_What the exercise asks_: Your task is to filter the data below down to the lines holding "をサポートするために".

Source data:

◆ ◆ ◆ ◆ ◆ ◆ ◆

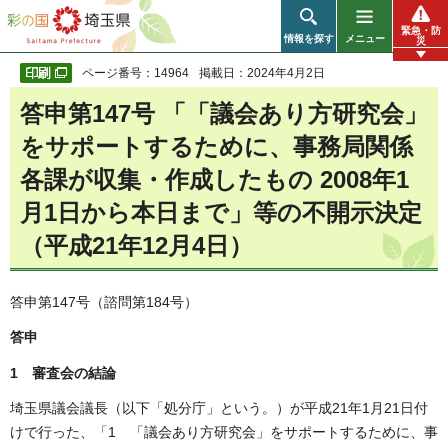
彩の国 埼玉県
緊急・防
情報を探す
メニュー
災
ページ番号：14964
掲載日：2024年4月2日
答申第147号 「「議会あり方研究会」
をサポートするために、事務局関係
各課が収集・作成したもの 2008年1
月1日から本日まで」等の不開示決定
（平成21年12月4日）
答申第147号（諮問第184号）
答申
1 審査会の結論
埼玉県議会議長（以下「処分庁」という。）が平成21年1月21日付
けで行った、「1 「議会あり方研究会」をサポートするために、事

◆ ◆ ◆ ◆ ◆ ◆ ◆

_Written solution_:
をサポートするために、事務局関係
けで行った、「1 「議会あり方研究会」をサポートするために、事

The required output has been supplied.